Três anos atrás, casualmente, eu reencontrei nos Estados Unidos a Anelisa, uma ex colega do ensino fundamental no Japão. Nós começamos a trocar mensagens e agora estamos até fazendo planos para nos casar num futuro próximo.
Se a nossa história fosse terminar por aqui, todos diriam: “Mas que estilo de vida ideal, essa família vive uma vida de sonho”.
Mas a realidade é diferente. O nosso “final feliz” ainda não chegou.
Exatamente um ano atrás, o Brasil noticiava a primeira morte de vítima do novo coronavírus no país. Nós então reforçamos as medidas de proteção e segurança e conseguimos terminar o ano sem maiores temores.
Entrando em 2021, porém, a onda de contaminação pelo vírus avançou com fúria e foi ganhando proporções alarmantes! Só entre pessoas do meu convívio, os casos de contaminação foram acontecendo um após outro: parentes e conhecidos idosos ficaram doentes e alguns deles não resistiram; um professor meu da faculdade faleceu aos 51 anos; minha amiga de São Paulo perdeu o pai, a mãe e o avô para a Covid-19.

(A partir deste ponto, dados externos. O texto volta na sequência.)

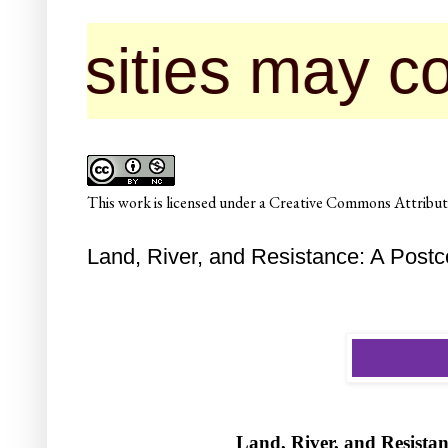
s may contact us
This
work
is licensed under a
Creative Commons Attributi
Land, River, and Resistance: A Postc
Land, River, and Resistan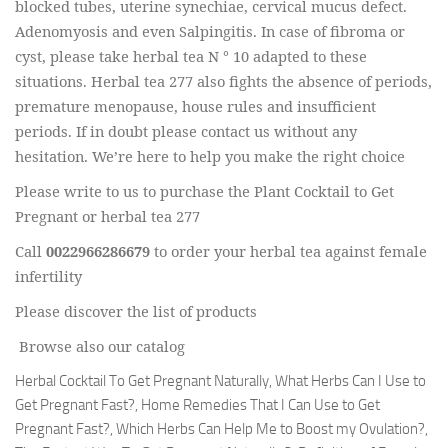
blocked tubes, uterine synechiae, cervical mucus defect.
Adenomyosis and even Salpingitis. In case of fibroma or
cyst, please take herbal tea N ° 10 adapted to these
situations. Herbal tea 277 also fights the absence of periods,
premature menopause, house rules and insufficient
periods. If in doubt please contact us without any
hesitation. We’re here to help you make the right choice
Please write to us to purchase the Plant Cocktail to Get
Pregnant or herbal tea 277
Call
0022966286679
to order your herbal tea against female
infertility
Please discover the list of products
Browse also our catalog
Herbal Cocktail To Get Pregnant Naturally, What Herbs Can I Use to
Get Pregnant Fast?, Home Remedies That I Can Use to Get
Pregnant Fast?, Which Herbs Can Help Me to Boost my Ovulation?,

Como meus pais estão perto dos 60, eu tinha recomendado que permanecessem em casa, no entanto, meu pai teima em acordar na hora de costume e sair, o que me deixa apreensivo.

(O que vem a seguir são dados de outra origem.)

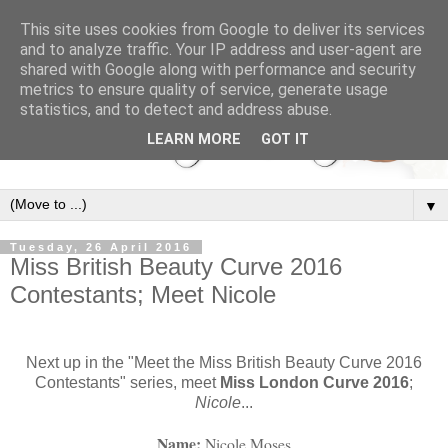
This site uses cookies from Google to deliver its services
and to analyze traffic. Your IP address and user-agent are
shared with Google along with performance and security
metrics to ensure quality of service, generate usage
statistics, and to detect and address abuse.
LEARN MORE
GOT IT
▼
Tuesday, 26 April 2016
Miss British Beauty Curve 2016
Contestants; Meet Nicole
Next up in the "Meet the Miss British Beauty Curve 2016
Contestants" series, meet
Miss London Curve 2016
;
Nicole
...
Name: 
Nicole Moses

Minha mãe tinha começado um novo negócio, que é de entregar obento e comida caseira brasileira – tudo preparado por ela – pelo sistema delivery. Eu comecei a trabalhar de casa, ao mesmo tempo em que passei a ajudar nos negócios do meu pai, justamente para poupá-lo.
Ocorre que, no mês passado, a minha mãe passou mal, fez exames e ficamos sabendo que ela estava com a Covid-19. Nós também fizemos os testes e o resultado foi que meu pai e meu irmão testaram positivo e ficaram hospitalizados durante 41 dias. Enquanto isso, o estado da minha mãe se agravou e, infelizmente, ela veio a falecer algumas horas antes de ser transferida para um hospital maior. Dei a triste notícia para meu pai e meu irmão depois que eles tiveram alta.

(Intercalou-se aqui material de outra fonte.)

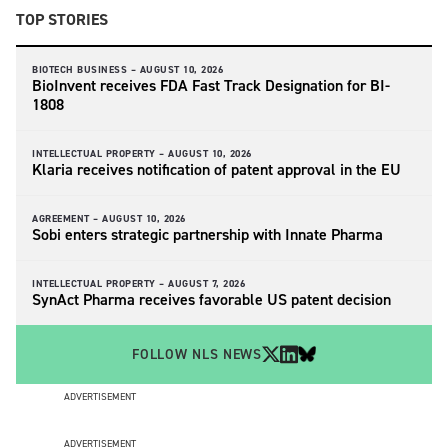
TOP STORIES
BIOTECH BUSINESS –
AUGUST 10, 2026
BioInvent receives FDA Fast Track Designation for BI-
1808
INTELLECTUAL PROPERTY –
AUGUST 10, 2026
Klaria receives notification of patent approval in the EU
AGREEMENT –
AUGUST 10, 2026
Sobi enters strategic partnership with Innate Pharma
INTELLECTUAL PROPERTY –
AUGUST 7, 2026
SynAct Pharma receives favorable US patent decision
FOLLOW NLS NEWS
ADVERTISEMENT
ADVERTISEMENT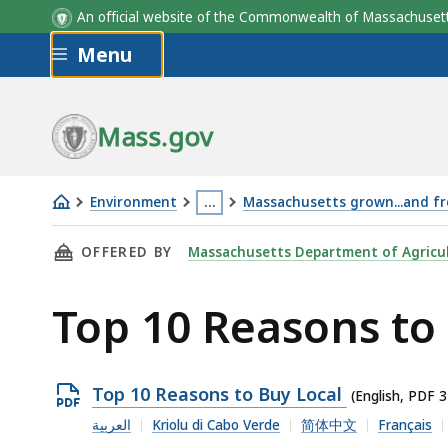
An official website of the Commonwealth of Massachus
Skip to main content
Menu
Mass.gov
Environment
…
Massachusetts grown...and f
Top
This
THIS PAGE, TOP 10 REASONS TO BUY LOCAL ,
OFFERED BY
Massachusetts Department of Agricul
10
page
Reasons
is
Top 10 Reasons to
to
located
Buy
more
Local
than
Open
Top 10 Reasons to Buy Local
3
(English, PDF 
PDF
levels
العربية
Kriolu di Cabo Verde
简体中文
Français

Desde então, meu irmão vive trancado no quarto, chorando e repetindo a toda hora “A mãe morreu por minha causa”. Ocorre que em fins de janeiro, ele não contou nada para nós e foi a uma festa badalada no apartamento de um amigo. Por seu lado, todos os dias, o meu pai fica sentado na cadeira favorita de minha mãe bebendo e se lamentando: “Eu que trouxe o vírus pra dentro de casa quando saí para pescar”.
Eu estou muito triste, mas nem quero pensar de quem foi a culpa. Meu consolo está nas palavras da Bíblia que a Anelisa me enviou:
“Tudo tem o seu tempo determinado, e há tempo para todo propósito debaixo do céu: 2há tempo de nascer e tempo de morrer; tempo de plantar e tempo de arrancar o que se plantou; 3tempo de matar e tempo de curar; tempo de derribar e tempo de edificar; 4tempo de chorar e tempo de rir; tempo de prantear e tempo de saltar de alegria” (Eclesiastes 3:1-4)
Vou continuar trabalhando remoto, esperando pacientemente que meu pai e meu irmão se recuperem. Quero ir administrando os negócios da família e o bem-estar dos nossos funcionários. Farei tudo o que estiver ao meu alcance com o maior empenho.
Não vai ser a Covid que vai me derrotar, não!